> **Task**:
Reproduce the data below line for line, changing nothing. Omit the pictures from your reply.

> **Dataset extract**:

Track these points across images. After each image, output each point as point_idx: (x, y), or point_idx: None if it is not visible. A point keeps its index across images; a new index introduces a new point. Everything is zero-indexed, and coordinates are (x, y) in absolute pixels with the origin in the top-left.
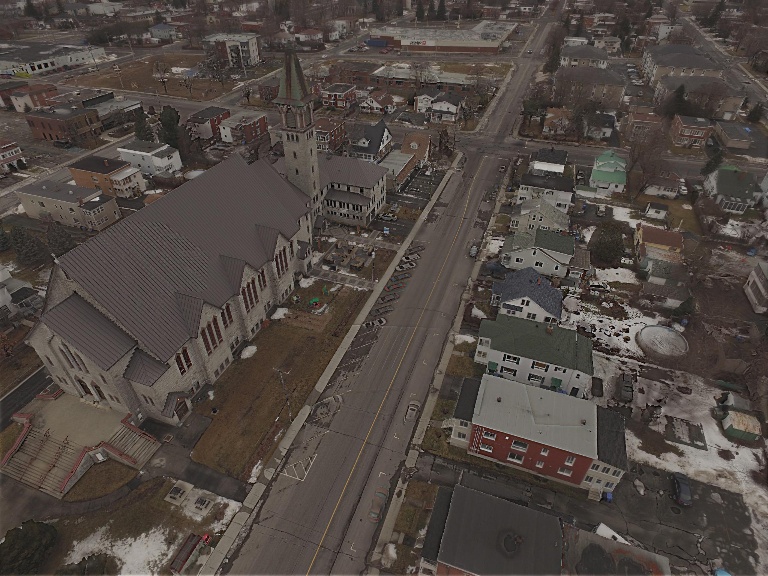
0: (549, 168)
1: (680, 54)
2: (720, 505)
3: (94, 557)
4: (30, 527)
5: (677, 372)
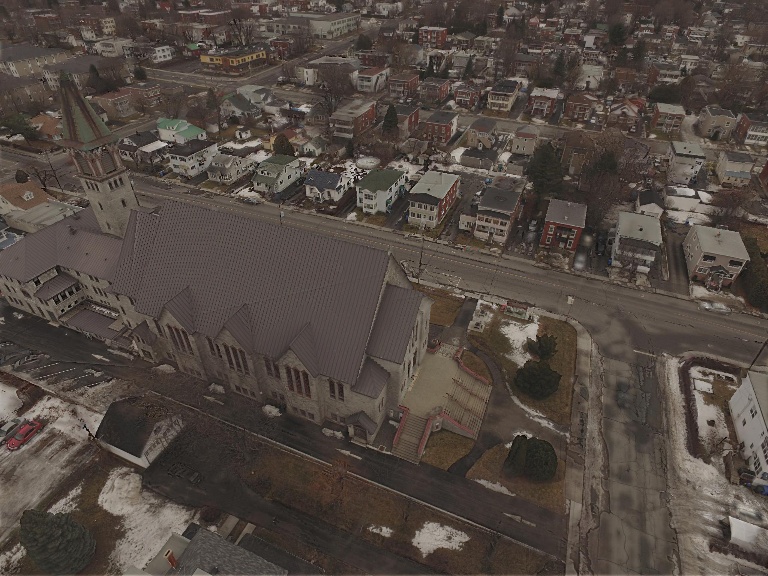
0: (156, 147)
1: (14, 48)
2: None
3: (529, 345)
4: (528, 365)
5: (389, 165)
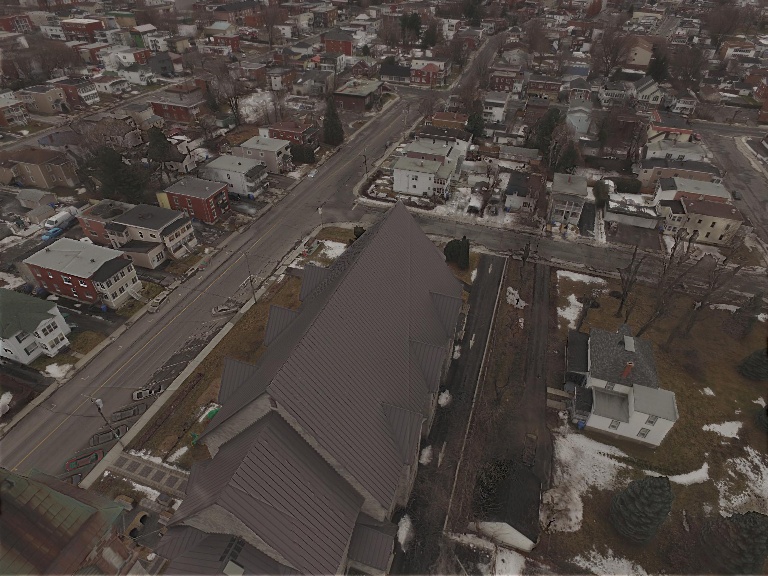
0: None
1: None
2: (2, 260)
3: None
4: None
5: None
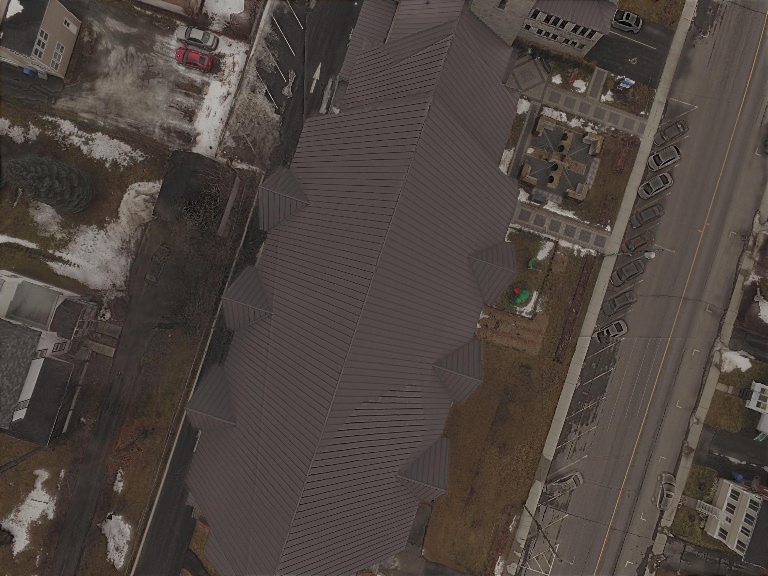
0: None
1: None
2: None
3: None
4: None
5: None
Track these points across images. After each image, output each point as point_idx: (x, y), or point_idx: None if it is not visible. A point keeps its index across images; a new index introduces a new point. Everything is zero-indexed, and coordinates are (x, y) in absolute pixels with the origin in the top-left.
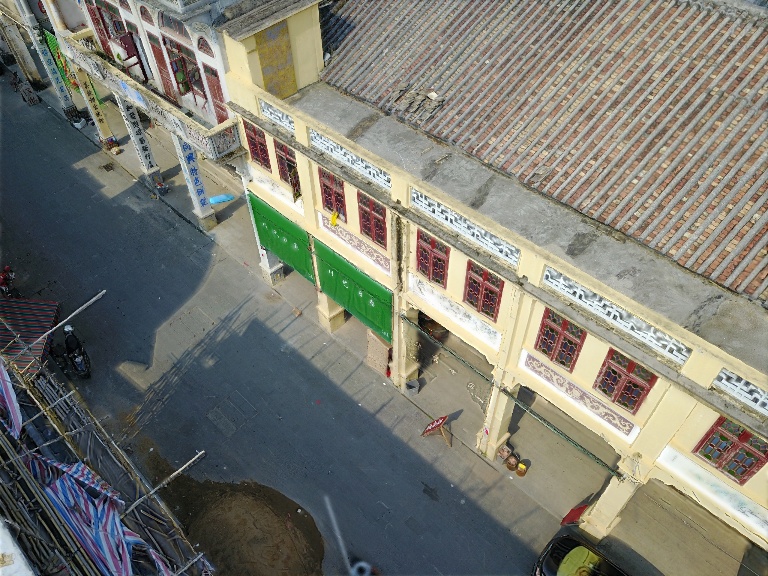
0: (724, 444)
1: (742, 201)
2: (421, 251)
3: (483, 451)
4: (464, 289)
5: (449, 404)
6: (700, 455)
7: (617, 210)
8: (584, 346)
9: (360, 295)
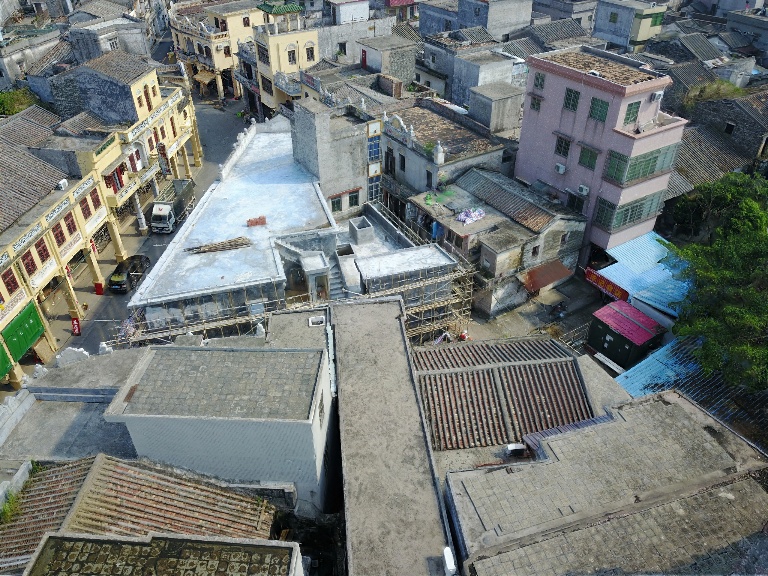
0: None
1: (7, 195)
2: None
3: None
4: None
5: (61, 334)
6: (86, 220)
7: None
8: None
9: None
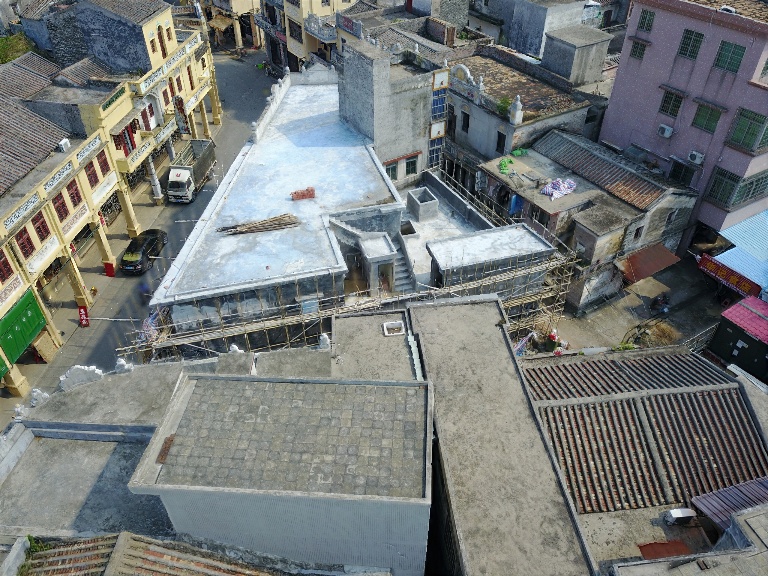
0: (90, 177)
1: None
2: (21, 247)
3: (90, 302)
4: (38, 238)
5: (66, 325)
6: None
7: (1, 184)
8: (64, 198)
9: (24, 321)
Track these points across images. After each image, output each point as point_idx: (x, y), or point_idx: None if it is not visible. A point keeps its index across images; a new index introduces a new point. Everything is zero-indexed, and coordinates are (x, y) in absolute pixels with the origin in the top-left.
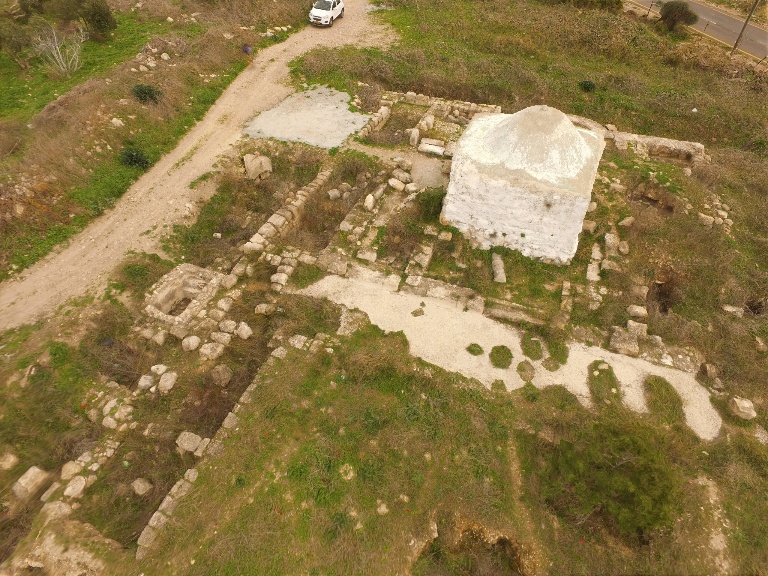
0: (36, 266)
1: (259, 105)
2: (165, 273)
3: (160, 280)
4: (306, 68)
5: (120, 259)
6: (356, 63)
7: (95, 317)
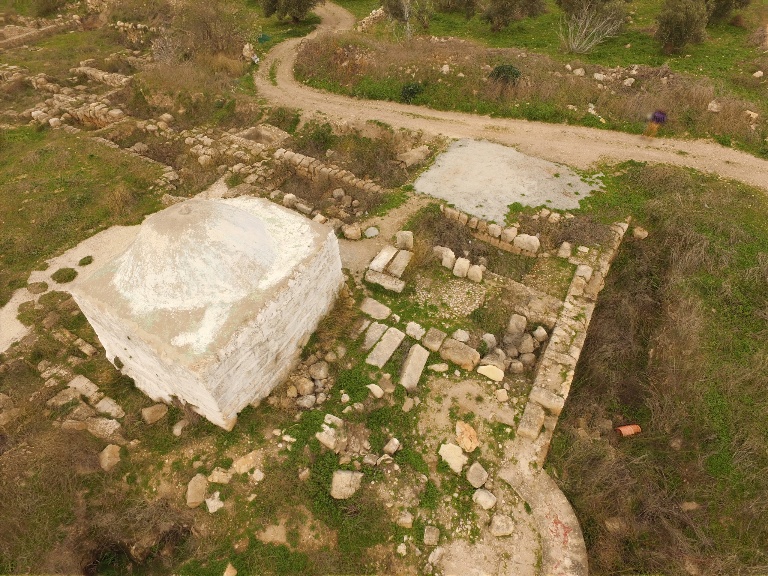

> **Solution to the problem**:
Track these points across images. After each image, output each point as point_idx: (x, y), or point_idx: None if it is not visible. A point keeps its index across images; a new index introduces a new point. Everything is zero-indexed, and coordinates are (x, y) in absolute pixels with the origin in the top-left.
0: (549, 168)
1: (680, 54)
2: (720, 505)
3: (94, 557)
4: (30, 527)
5: (677, 372)
0: (156, 147)
1: (14, 48)
2: None
3: (529, 345)
4: (528, 365)
5: (389, 165)
0: None
1: None
2: (2, 260)
3: None
4: None
5: None
0: None
1: None
2: None
3: None
4: None
5: None
Track these points across images. After each image, output each point as point_idx: (x, y), or point_idx: None if it is not visible. A point keeps its index across images; a new index introduces a new point. Everything is zero-indexed, and coordinates are (x, y) in absolute pixels with the origin in the top-left.
0: (724, 444)
1: (742, 201)
2: (421, 251)
3: (483, 451)
4: (464, 289)
5: (449, 404)
6: (700, 455)
7: (617, 210)
8: (584, 346)
9: (360, 295)
0: None
1: (7, 195)
2: None
3: None
4: None
5: (61, 334)
6: (86, 220)
7: None
8: None
9: None
0: (90, 177)
1: None
2: (21, 247)
3: (90, 302)
4: (38, 238)
5: (66, 325)
6: None
7: (1, 184)
8: (64, 198)
9: (24, 321)
Track these points across images. After each image, output each point as point_idx: (x, y), or point_idx: None if it is not visible. A point keeps its index across images; a new index introduces a new point. Everything is zero-indexed, and coordinates are (x, y) in absolute pixels with the origin in the top-left.
0: (36, 266)
1: (259, 105)
2: (165, 273)
3: (160, 280)
4: (306, 68)
5: (120, 259)
6: (356, 63)
7: (95, 317)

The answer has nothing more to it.